_Exercise directions_:
Quote all lines below exactly. Images stay out.

--- Data to examine Enclosed Below ---

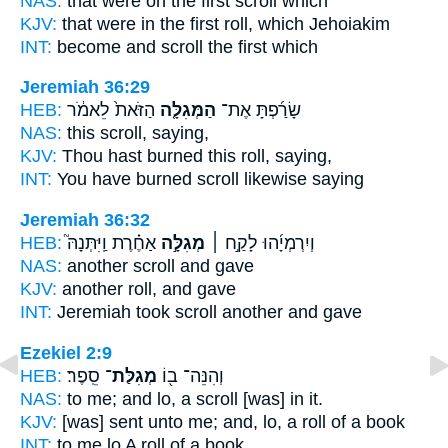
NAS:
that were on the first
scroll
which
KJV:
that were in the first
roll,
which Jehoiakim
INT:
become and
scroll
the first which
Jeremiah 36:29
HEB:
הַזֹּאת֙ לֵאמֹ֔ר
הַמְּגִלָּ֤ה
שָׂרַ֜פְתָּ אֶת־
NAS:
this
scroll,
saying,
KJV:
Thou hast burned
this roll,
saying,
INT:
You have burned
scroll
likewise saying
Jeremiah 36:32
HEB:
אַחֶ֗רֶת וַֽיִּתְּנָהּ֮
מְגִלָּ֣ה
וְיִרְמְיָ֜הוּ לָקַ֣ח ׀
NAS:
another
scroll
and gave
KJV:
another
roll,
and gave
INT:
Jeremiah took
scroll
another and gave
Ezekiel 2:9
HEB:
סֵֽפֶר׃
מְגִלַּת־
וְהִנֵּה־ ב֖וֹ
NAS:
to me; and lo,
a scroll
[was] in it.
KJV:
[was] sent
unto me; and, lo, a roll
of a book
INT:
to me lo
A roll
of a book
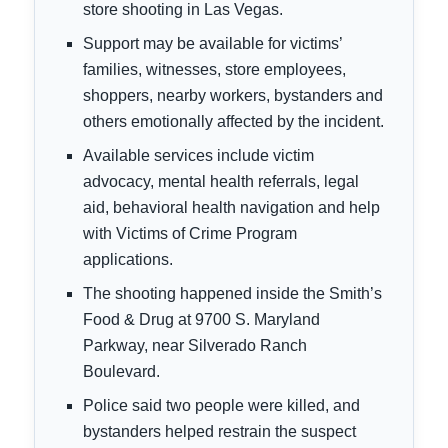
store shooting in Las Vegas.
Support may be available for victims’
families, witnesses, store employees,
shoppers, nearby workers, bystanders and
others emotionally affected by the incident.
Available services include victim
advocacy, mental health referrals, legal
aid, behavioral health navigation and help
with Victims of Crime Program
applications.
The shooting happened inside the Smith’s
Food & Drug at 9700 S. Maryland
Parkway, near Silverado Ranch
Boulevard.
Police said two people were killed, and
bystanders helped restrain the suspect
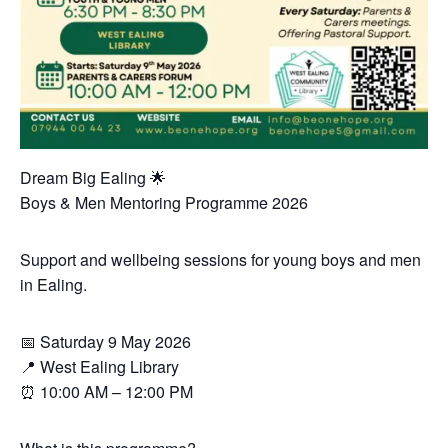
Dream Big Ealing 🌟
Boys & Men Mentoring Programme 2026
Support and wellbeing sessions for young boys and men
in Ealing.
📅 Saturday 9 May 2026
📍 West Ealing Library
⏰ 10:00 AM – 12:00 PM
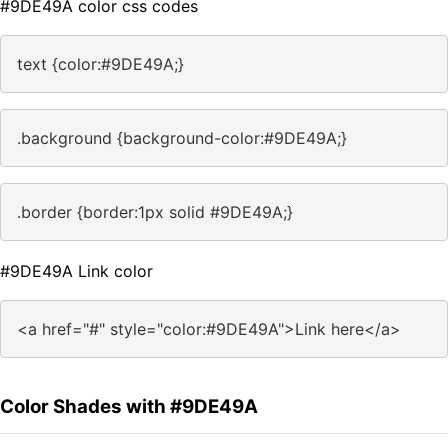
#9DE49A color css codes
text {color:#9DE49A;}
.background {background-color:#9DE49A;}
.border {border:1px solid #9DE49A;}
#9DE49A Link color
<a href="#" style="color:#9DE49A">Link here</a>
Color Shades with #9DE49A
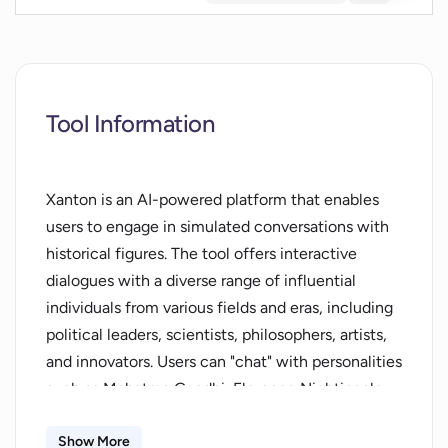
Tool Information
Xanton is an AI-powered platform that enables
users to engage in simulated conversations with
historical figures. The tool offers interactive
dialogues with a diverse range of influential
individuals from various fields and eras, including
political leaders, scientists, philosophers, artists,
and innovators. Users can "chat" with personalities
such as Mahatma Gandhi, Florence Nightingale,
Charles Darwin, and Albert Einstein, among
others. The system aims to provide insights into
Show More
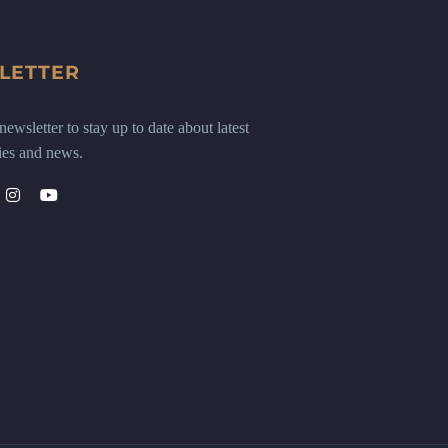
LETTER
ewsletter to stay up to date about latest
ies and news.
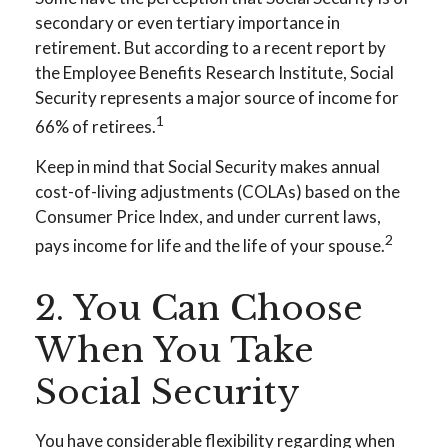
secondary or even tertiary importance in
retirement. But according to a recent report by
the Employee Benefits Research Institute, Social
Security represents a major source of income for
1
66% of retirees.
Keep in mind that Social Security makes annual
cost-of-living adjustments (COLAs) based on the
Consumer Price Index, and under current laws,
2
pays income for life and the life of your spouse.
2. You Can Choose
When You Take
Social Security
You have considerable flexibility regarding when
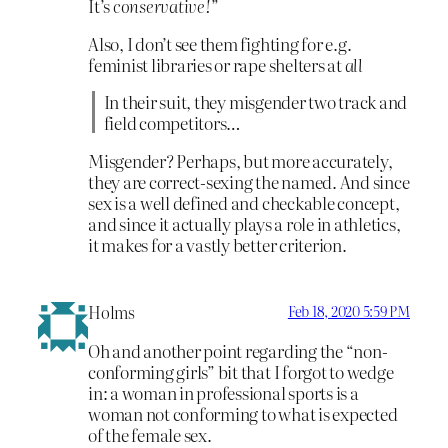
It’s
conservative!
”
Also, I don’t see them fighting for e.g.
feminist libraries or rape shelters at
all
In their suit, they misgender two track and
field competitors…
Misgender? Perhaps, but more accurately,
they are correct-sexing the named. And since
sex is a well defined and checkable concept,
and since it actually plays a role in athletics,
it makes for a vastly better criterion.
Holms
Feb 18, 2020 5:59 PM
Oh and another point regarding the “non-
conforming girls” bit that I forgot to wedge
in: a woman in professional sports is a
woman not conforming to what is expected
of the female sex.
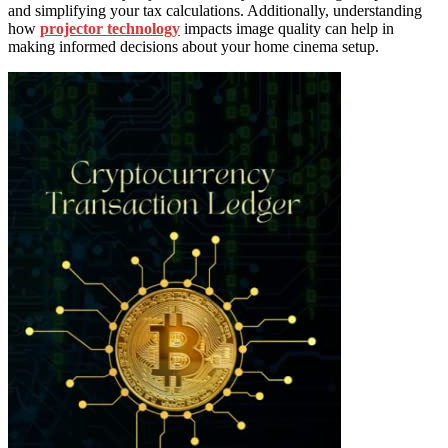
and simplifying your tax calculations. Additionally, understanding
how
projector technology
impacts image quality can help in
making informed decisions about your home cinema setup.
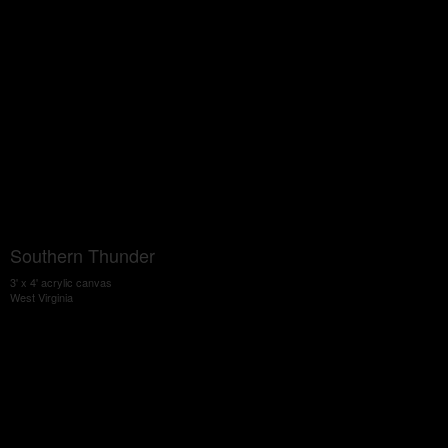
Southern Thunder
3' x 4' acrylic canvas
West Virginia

--- End of Enclosed Data to examine ---

_Task answer_:
NAS:
that were on the first
scroll
which
KJV:
that were in the first
roll,
which Jehoiakim
INT:
become and
scroll
the first which
Jeremiah 36:29
HEB:
הַזֹּאת֙ לֵאמֹ֔ר
הַמְּגִלָּ֤ה
שָׂרַ֜פְתָּ אֶת־
NAS:
this
scroll,
saying,
KJV:
Thou hast burned
this roll,
saying,
INT:
You have burned
scroll
likewise saying
Jeremiah 36:32
HEB:
אַחֶ֗רֶת וַֽיִּתְּנָהּ֮
מְגִלָּ֣ה
וְיִרְמְיָ֜הוּ לָקַ֣ח ׀
NAS:
another
scroll
and gave
KJV:
another
roll,
and gave
INT:
Jeremiah took
scroll
another and gave
Ezekiel 2:9
HEB:
סֵֽפֶר׃
מְגִלַּת־
וְהִנֵּה־ ב֖וֹ
NAS:
to me; and lo,
a scroll
[was] in it.
KJV:
[was] sent
unto me; and, lo, a roll
of a book
INT:
to me lo
A roll
of a book
store shooting in Las Vegas.
Support may be available for victims’
families, witnesses, store employees,
shoppers, nearby workers, bystanders and
others emotionally affected by the incident.
Available services include victim
advocacy, mental health referrals, legal
aid, behavioral health navigation and help
with Victims of Crime Program
applications.
The shooting happened inside the Smith’s
Food & Drug at 9700 S. Maryland
Parkway, near Silverado Ranch
Boulevard.
Police said two people were killed, and
bystanders helped restrain the suspect
Dream Big Ealing 🌟
Boys & Men Mentoring Programme 2026
Support and wellbeing sessions for young boys and men
in Ealing.
📅 Saturday 9 May 2026
📍 West Ealing Library
⏰ 10:00 AM – 12:00 PM
#9DE49A color css codes
text {color:#9DE49A;}
.background {background-color:#9DE49A;}
.border {border:1px solid #9DE49A;}
#9DE49A Link color
<a href="#" style="color:#9DE49A">Link here</a>
Color Shades with #9DE49A
Tool Information
Xanton is an AI-powered platform that enables
users to engage in simulated conversations with
historical figures. The tool offers interactive
dialogues with a diverse range of influential
individuals from various fields and eras, including
political leaders, scientists, philosophers, artists,
and innovators. Users can "chat" with personalities
such as Mahatma Gandhi, Florence Nightingale,
Charles Darwin, and Albert Einstein, among
others. The system aims to provide insights into
Show More
LETTER
ewsletter to stay up to date about latest
ies and news.
secondary or even tertiary importance in
retirement. But according to a recent report by
the Employee Benefits Research Institute, Social
Security represents a major source of income for
1
66% of retirees.
Keep in mind that Social Security makes annual
cost-of-living adjustments (COLAs) based on the
Consumer Price Index, and under current laws,
2
pays income for life and the life of your spouse.
2. You Can Choose
When You Take
Social Security
You have considerable flexibility regarding when
It’s
conservative!
”
Also, I don’t see them fighting for e.g.
feminist libraries or rape shelters at
all
In their suit, they misgender two track and
field competitors…
Misgender? Perhaps, but more accurately,
they are correct-sexing the named. And since
sex is a well defined and checkable concept,
and since it actually plays a role in athletics,
it makes for a vastly better criterion.
Holms
Feb 18, 2020 5:59 PM
Oh and another point regarding the “non-
conforming girls” bit that I forgot to wedge
in: a woman in professional sports is a
woman not conforming to what is expected
of the female sex.
and simplifying your tax calculations. Additionally, understanding
how
projector technology
impacts image quality can help in
making informed decisions about your home cinema setup.
Southern Thunder
3' x 4' acrylic canvas
West Virginia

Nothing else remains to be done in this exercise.